By Maureen C. Gilmer , Indystar.com, March 14, 2017
Downtown Indy presents mountain bikes to IMPD Homeless Unit
(Photo: Jenna Watson/IndyStar)
A team of Indianapolis police officers have new wheels for their job helping the homeless.
Downtown Indy Inc., which seeks to develop and market Downtown, presented five new specialized mountain bikes to the Indianapolis Metropolitan Police Department's Flex Team/Homeless Unit on Tuesday as part of an ongoing partnership to support the department's work.
"We were in desperate need of new bikes," said IMPD Sgt. Bob Hipple, supervisor for the Downtown Flex Team. "These are better off-road for us. We can use them to get to areas where the homeless are living."
The Flex team is a fairly new initiative of IMPD. Its primary focus is the homeless, who often live in heavily wooded areas or along the banks of the White River where the terrain is rough and hilly.
Three members of the team are trained emergency medical technicians and carry first-aid supplies with them on the bikes.
Bob Schultz, senior vice president of marketing for Downtown Indy Inc., said the partnership with IMPD benefits the entire Downtown area.

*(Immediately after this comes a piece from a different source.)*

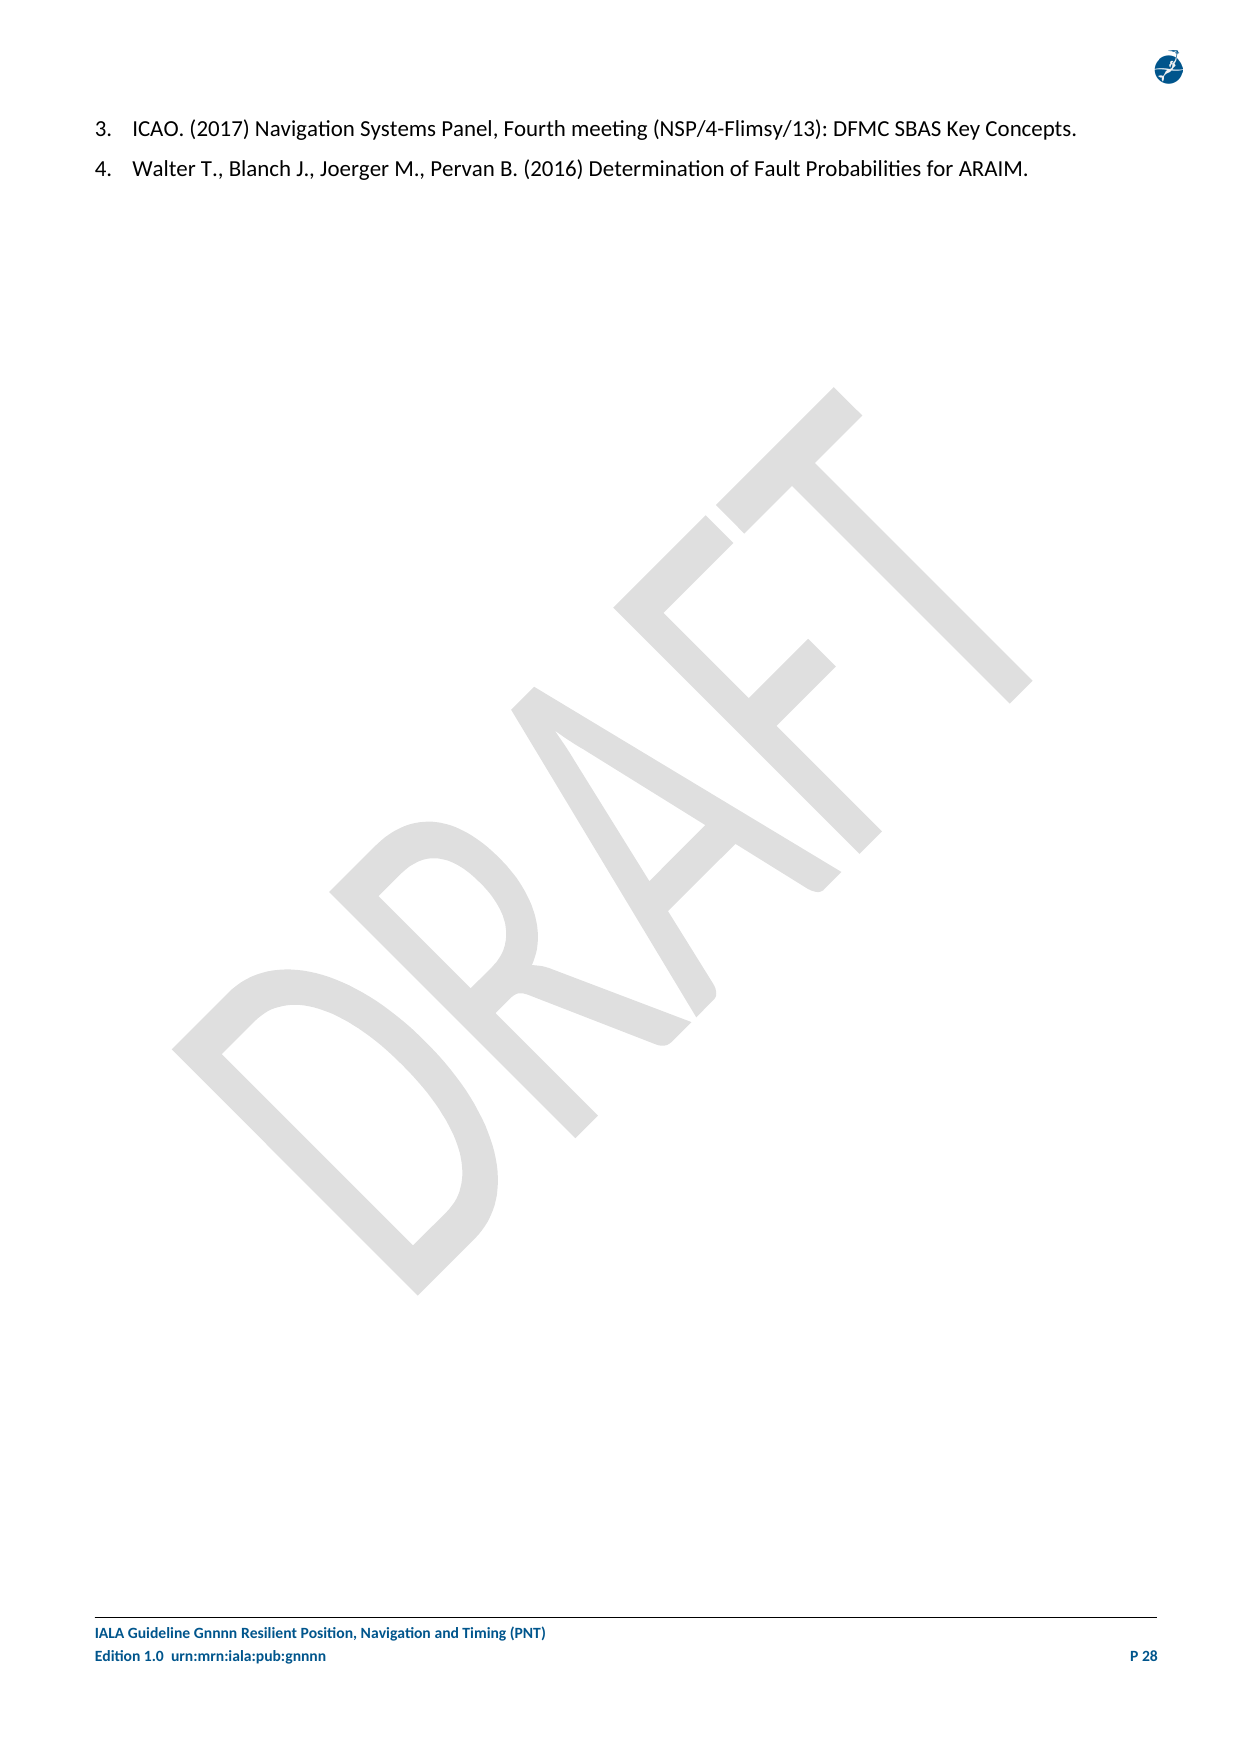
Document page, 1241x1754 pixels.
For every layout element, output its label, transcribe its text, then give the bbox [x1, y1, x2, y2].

list ICAO. (2017) Navigation Systems Panel, Fourth meeting (NSP/4-Flimsy/13): DFMC SBAS Key Concepts. [94, 114, 1157, 142]
picture [1123, 0, 1241, 119]
list Walter T., Blanch J., Joerger M., Pervan B. (2016) Determination of Fault Probabilities for ARAIM. [94, 154, 1157, 182]
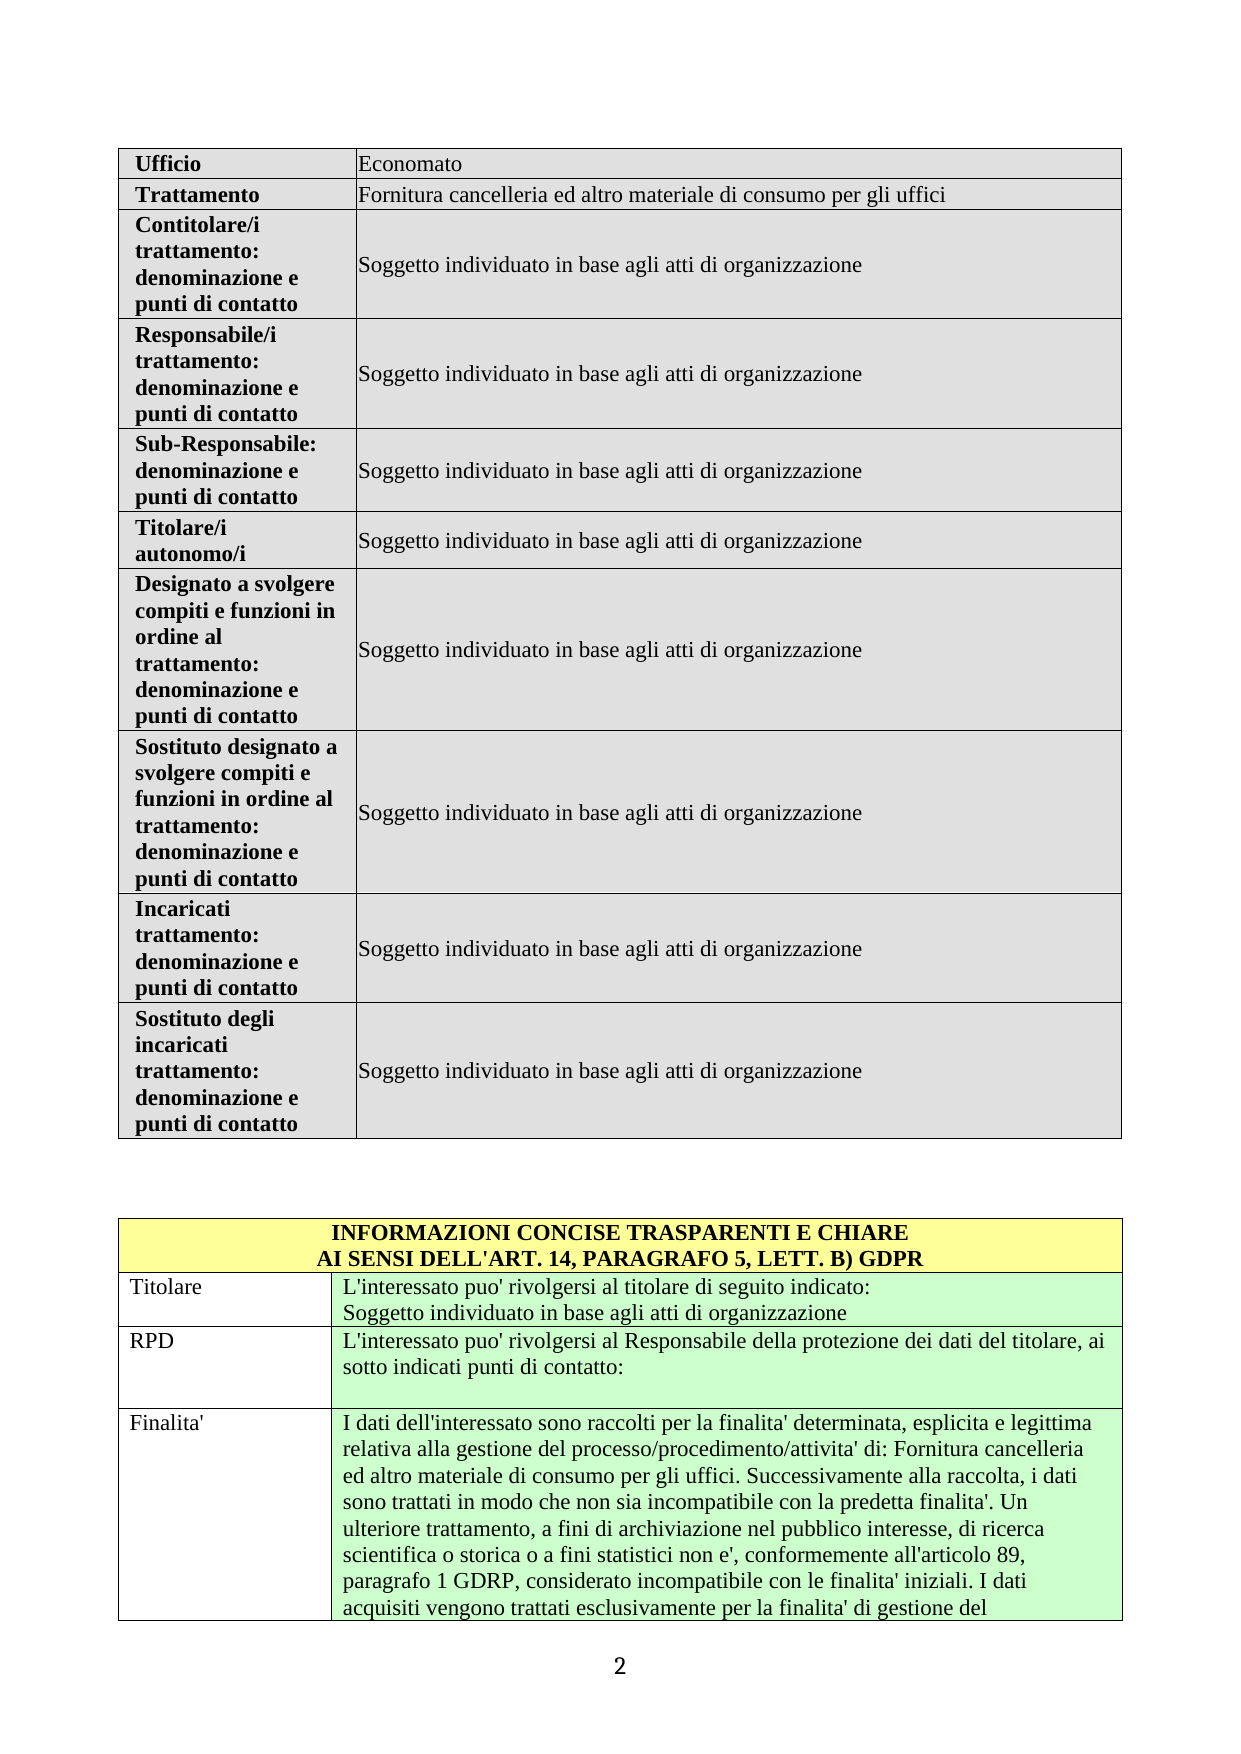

"This continues that partnership with specific efforts to address the homeless situation," he said. "The bikes provide the opportunity to get off the beaten path to help those communities."
The bikes retail for about $1,100 each, but Downtown Indy Inc. worked with Gray Goat Bicycle Co. to buy them at cost. Jim Jensen, who works for Gray Goat and volunteers to train officers in off-road biking techniques, was on hand for the presentation.
"The officers in the unit do valuable work," he said, "so we wanted to support them."
John Mann, captain of the Downtown district, said Jensen's training has been invaluable.
"Jim has taken it upon himself to train these guys on his own time. We couldn't do it without a guy like that to keep our guys safe."
According to 2016 Point-in-Time Homeless Count, there were 1,619 homeless people found in Marion County. That number was down 2.8 percent compared to the previous year, but national research suggests the number is actually three to five times the number reported. Of the total number, nearly 360 homeless reported suffering mental illness, and another 500 said they had a substance abuse problem.